El país del tesoro
¿Rara la pregunta de la pequeña o ... muy acertada?, cuando le dijo: -¿ y por qué, no se puede entrar con camiseta de tirantes, si aquí las estatuas están sin ropa?.- (En otros tiempos ciertamente la madre le hubiera tenido que tapar los ojos por pecar mirando).
Ummm, difícil de responder- pensó la madre- que seguía con la cara traspuesta, le dijo: -eran otros tiempos.... (¿¡ambigüedades!?) -y sin poder articular argumentos válidos a su mismo entendimiento, ella seguía paseando boquiabierta, mientras se decía: Si... parece "El interviu" en las páginas centrales, desde luego la anatomía humana la tienen bastante bien estudiada , sobretodo la del género masculino, ¿eran metrosexuales en esos tiempos? como una de esas frases que no sabes de donde viene, ni que quería decir, se decía: -desde luego no tienen ni un pelo de tontos.
La más grande Basílica que habían visto nunca, ocupaba un país entero de ancho, largo y de alto, y no era broma o una exageración, era así, tal cual.

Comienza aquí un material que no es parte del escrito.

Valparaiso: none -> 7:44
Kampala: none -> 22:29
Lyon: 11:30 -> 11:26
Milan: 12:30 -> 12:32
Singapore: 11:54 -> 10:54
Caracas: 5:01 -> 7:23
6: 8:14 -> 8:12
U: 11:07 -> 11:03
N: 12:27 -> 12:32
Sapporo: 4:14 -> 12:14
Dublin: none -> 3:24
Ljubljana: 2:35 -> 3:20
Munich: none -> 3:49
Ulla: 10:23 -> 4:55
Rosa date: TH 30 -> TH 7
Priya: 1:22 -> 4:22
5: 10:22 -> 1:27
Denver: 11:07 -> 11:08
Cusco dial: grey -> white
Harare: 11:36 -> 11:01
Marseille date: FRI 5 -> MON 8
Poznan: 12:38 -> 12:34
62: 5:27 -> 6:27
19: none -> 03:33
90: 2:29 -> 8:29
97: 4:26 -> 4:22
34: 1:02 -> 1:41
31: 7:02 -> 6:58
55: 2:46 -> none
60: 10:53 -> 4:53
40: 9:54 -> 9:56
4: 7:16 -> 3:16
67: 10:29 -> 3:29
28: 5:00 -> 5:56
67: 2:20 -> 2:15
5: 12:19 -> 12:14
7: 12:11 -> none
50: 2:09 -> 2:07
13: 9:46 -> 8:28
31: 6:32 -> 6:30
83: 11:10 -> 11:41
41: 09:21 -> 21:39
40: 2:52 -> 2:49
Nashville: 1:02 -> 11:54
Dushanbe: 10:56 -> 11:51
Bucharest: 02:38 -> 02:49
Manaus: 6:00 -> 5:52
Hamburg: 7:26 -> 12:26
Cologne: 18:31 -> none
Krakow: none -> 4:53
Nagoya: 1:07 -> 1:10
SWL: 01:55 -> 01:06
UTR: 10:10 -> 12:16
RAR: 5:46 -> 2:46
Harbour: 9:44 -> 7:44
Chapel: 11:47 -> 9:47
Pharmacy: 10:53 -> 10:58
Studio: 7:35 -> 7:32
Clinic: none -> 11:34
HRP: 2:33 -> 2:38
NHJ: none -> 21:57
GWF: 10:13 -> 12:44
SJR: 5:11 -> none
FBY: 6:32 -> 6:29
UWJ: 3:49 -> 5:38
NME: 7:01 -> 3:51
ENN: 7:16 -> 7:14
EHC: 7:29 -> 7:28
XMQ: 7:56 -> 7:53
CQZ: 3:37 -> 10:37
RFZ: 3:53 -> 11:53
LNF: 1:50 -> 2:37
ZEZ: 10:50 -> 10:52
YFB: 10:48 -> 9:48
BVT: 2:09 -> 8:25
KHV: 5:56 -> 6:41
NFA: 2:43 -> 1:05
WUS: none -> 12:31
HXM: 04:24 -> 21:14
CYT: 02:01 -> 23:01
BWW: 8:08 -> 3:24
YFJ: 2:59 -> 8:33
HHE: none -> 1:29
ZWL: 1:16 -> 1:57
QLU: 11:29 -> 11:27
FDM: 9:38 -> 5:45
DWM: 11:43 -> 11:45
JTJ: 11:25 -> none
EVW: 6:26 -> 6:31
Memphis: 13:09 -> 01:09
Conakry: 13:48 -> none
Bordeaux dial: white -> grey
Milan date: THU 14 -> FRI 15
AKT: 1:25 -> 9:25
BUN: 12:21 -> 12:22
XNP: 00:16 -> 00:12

El suelo de mármol les envolvía llegaba hasta cualquier rincón, con dibujos de colores y formas majestuosas, salas y salas, kilómetros de pasillos y pasillos enormes paredes vestidas como nunca imaginó con millones de pinturas y exquisitos adornos y piedras preciosas, entre tanta indescriptible belleza le podría... hasta dar la fiebre del oro. Si existía el infinito, allí estaba la mejor aproximación, gigantescas estatuas, museos sin fin, de coches y carrozas, de reliquias egipcias, de pinturas famosísimas, como obras de Rafael o Michelangelo y tantísimos otros que no le dio tiempo a ver. Si alguien había encontrado un tesoro incalculable... eran ellos, y desde luego y sin lugar a dudas ese era el pais del tesoro, pero claro ¿por qué repartirlo? si otros no lo hacen.
Estaba anonadada, era más que una deidad, pero... también podríamos decir extremadamente ostentoso, ¿dónde estaba la austeridad, el compartir, el ayudar a otros?, ¿cómo se podía predicar tanto... sin el ejemplo?, ¿y qué diría Jesús si levantara la cabeza?, creo que les caería un "broncón" de miedo, y les diría que no entendieron nada, o que la información facilitada se desvirtuó por el camino de los tiempos acumulando tesoros, dando lugar a interpretaciones diferentes, y desde luego dimitiría como jefe si tuviera opción a decir algo más. ¿Pero es que eso no lo veían los fieles?, ahora sabía porque algún día había dicho que era atea, realmente en el fondo no lo era, lo que había querido decir era que no se sentía católica, ahora seguro que había dejado de ser por convicción y ya lo podía decir sin ningún tipo de remordimiento, ni sentir que cometía ningún tipo de sacrilegio, en cuanto vio la cúpula central de mosaicos de oro, cuando veía los miles de regalos de reyes u otros pudientes, cuando veía las numerosas tiendas allí dentro mismo vendiendo sus productos, allí mismo dejó de serlo para siempre, se le revolvían las tripas, y simplemente se dio cuenta que estaba visitando una de las empresas más importantes del mundo, sólo eso, y efectivamente, no era microsoft, a estos seguro que no les multaban por tener más de la cuenta y por supuesto que entre ellos se podían quitar los pecados unos a otros con unas cuantas oraciones... salvados estaban o de todas maneras estaban salvados.
Se podían hacer fotos en casi todas las salas, pero no a alguna de sus salas o capillas más famosas, porque después nadie se quedaría con los pósters, libros, calendarios, u otros centenares de posibles recuerdos... ¿hummmm... serían por los derechos de autor?.
Con una sala de esas podrían mantener a tanta cantidad de gente, o cobijar a miles de indigentes, tantas posibles opciones para ayuda, pero no veía de ninguna manera que ese fuera el objetivo principal de todo aquello, una tapadera como otra cualquiera, perfectamente podrían pasar sin un trajecito de Prada como casi todos los demás paseantes y que no les hacen falta, pero no sin un trajecito de bellísimas piedras preciosas y demás complementos, otros, pero en definitiva complementos que no pueden pasar sin ellos.
Al final pensó que seguramente ir al cielo no era lo más conveniente, que prefería seguir siendo relativamente buena persona en la tierra, y sin pedir cielitos lindos.